**Passage shown**
*-*-*
She said that an elopement climb shouldn’t require a couple to push themselves. “Climbing in a dress adds this whole factor of billowing fabric around you,” she said. “While you’re in your wedding attire, we’ll probably be climbing on easier stuff.”
But the realities of a rock climbing wedding — and all adventure ceremonies — can lend themselves to sweet wedding photos: “moments of them gearing up, putting on their harnesses, double-checking each other’s knots,” Ms. Hamilton said. One of her favorite parts to photograph is “when you’re climbing, before you take off from the ground, you’re always double-checking that your partner is safe,” she added.
For Ariel Slusher-Miethe, 32, an adventure wedding was a way to step outside her comfort zone. Before meeting Alex Miethe at a Las Vegas nightclub they both worked at, she had never pictured herself marrying. But after their engagement, she began considering a wedding that would take place underwater — another place she’d never imagined herself before. She’d always been afraid of the ocean.
“Honestly, it was kind of like an ode to him,” she said. “This is how much I love you — I’m going to face my fears and go underwater and scuba dive.”
Ms. Slusher-Miethe, an aesthetician, took scuba classes leading up to their underwater wedding, which took place in December 2019. They flew to Cozumel, Mexico, where they dived beneath the aquamarine waves. The couple said “I do” using signs, and their 15 guests watched from above while snorkeling.
An unconventional venue can create unique logistical hurdles: The couple had to tie the wedding rings to their boxes. “When you’re underwater, if the ring falls out, it can go anywhere,” Mr. Miethe, 35, an E.M.T., said. “The kiss was hard, too, because you’ve got to take out the regulator, hold your breath, kiss real quick and bring it back.”
Afterward, the couple took photos while dancing and twirling underwater. Tania Nacif Iñigo, the photographer in Cozumel who shot their wedding, had learned to dive to supplement her photography almost 30 years ago. “You have to be an advanced diver because you have to control your buoyancy, be aware of the current and be comfortable with your gear,” she said. “Your life depends on it.”
Shooting underwater weddings, which Ms. Nacif has done about 10 times, allows her to combine her passion for outdoor photography with her work as a wedding photographer.
For Mr. Miethe, a highlight of the wedding was seeing his wife overcoming her fear. “She’s nervous when she’s down there, but the second she gets up she’s like, ‘Oh my God, that was amazing,’” he said. “That was an awesome thing to see, that transformation.”
*-*-*
**Page text extracted data**
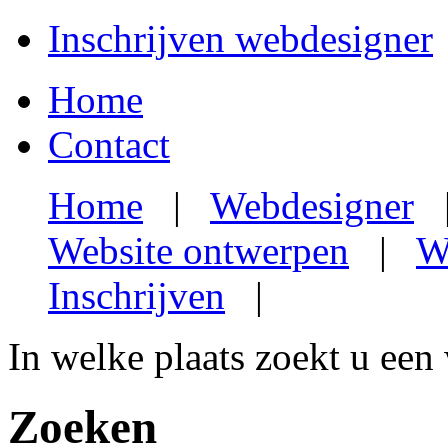
Inschrijven webdesigner
Home
Contact
Home
|
Webdesigner
Website ontwerpen
|
W
Inschrijven
|
In welke plaats zoekt u een
Zoeken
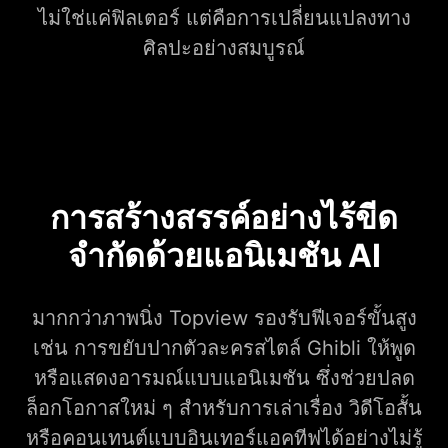
ไม่ใช่แค่ฟิลเตอร์ แต่คือการเปลี่ยนแปลงทาง
ศิลปะอย่างสมบูรณ์
การสร้างสรรค์อย่างไร้ขีด
จำกัดด้วยแอนิเมชัน AI
มากกว่าภาพนิ่ง Topview รองรับฟีเจอร์ขั้นสูง
เช่น การขยับปากตัวละครสไตล์ Ghibli ให้พูด
หรือแสดงอารมณ์แบบแอนิเมชัน ซึ่งช่วยปลด
ล็อกโอกาสใหม่ ๆ สำหรับการเล่าเรื่อง วิดีโอสั้น
หรือคอนเทนต์แบบอินเทอร์แอคทีฟได้อย่างไม่รู้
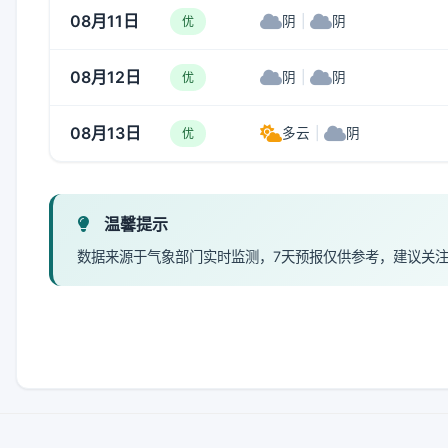
08月11日
阴
|
阴
优
08月12日
阴
|
阴
优
08月13日
多云
|
阴
优
温馨提示
数据来源于气象部门实时监测，7天预报仅供参考，建议关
*-*-*
**Exercise 1**
From the passage on adventure weddings, extract everything from "But the realities" down to "of the ocean.".
**Exercise 2**
List every person mentioned by name in the passage on adventure weddings.

**Response box 1**
But the realities of a rock climbing wedding — and all adventure ceremonies — can lend themselves to sweet wedding photos: “moments of them gearing up, putting on their harnesses, double-checking each other’s knots,” Ms. Hamilton said. One of her favorite parts to photograph is “when you’re climbing, before you take off from the ground, you’re always double-checking that your partner is safe,” she added.
For Ariel Slusher-Miethe, 32, an adventure wedding was a way to step outside her comfort zone. Before meeting Alex Miethe at a Las Vegas nightclub they both worked at, she had never pictured herself marrying. But after their engagement, she began considering a wedding that would take place underwater — another place she’d never imagined herself before. She’d always been afraid of the ocean.

**Response box 2**
Ms. Hamilton
Ariel Slusher-Miethe
Alex Miethe
Tania Nacif Iñigo